====== RECORDS FOR THIS EXERCISE ======

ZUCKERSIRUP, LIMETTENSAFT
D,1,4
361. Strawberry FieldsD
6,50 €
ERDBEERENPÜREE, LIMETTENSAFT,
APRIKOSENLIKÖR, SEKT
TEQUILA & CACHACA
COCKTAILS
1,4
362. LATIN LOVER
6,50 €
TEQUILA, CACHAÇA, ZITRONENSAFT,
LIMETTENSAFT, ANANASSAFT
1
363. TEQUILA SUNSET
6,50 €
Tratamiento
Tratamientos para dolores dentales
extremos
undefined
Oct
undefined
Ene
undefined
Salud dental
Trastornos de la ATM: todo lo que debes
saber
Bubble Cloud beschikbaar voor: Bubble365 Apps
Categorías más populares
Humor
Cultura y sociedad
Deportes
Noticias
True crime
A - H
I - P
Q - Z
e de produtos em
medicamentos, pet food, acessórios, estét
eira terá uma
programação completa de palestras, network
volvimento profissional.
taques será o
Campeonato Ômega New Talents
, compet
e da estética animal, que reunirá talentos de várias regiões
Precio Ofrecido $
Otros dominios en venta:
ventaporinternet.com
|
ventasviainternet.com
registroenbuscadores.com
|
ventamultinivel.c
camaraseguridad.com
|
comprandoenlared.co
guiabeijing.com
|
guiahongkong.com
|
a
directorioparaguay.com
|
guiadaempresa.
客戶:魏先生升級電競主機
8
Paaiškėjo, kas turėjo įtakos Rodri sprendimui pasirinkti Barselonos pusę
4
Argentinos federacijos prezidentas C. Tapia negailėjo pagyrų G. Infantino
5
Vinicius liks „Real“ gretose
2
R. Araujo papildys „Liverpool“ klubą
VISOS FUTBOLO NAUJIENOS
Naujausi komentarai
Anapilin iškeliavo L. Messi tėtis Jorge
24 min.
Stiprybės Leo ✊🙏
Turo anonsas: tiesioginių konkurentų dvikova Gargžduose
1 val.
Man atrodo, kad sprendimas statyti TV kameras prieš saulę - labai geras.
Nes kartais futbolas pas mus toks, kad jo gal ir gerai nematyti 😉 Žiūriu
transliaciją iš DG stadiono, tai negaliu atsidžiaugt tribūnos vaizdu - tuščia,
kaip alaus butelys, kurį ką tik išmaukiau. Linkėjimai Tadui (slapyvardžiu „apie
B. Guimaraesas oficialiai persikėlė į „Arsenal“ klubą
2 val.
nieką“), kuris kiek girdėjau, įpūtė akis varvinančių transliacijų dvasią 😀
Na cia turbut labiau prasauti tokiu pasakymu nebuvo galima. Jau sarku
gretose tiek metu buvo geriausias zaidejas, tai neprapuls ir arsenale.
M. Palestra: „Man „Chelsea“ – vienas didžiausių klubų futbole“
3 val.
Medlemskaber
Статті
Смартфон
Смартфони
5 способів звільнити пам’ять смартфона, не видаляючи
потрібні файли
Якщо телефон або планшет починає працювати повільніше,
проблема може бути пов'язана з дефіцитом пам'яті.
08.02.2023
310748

======

### TASK OBJECTIVE
Search the entries for the word "TEQUILA", then list each line that holds it.

### YOUR RESPONSE
TEQUILA & CACHACA
TEQUILA, CACHAÇA, ZITRONENSAFT,
363. TEQUILA SUNSET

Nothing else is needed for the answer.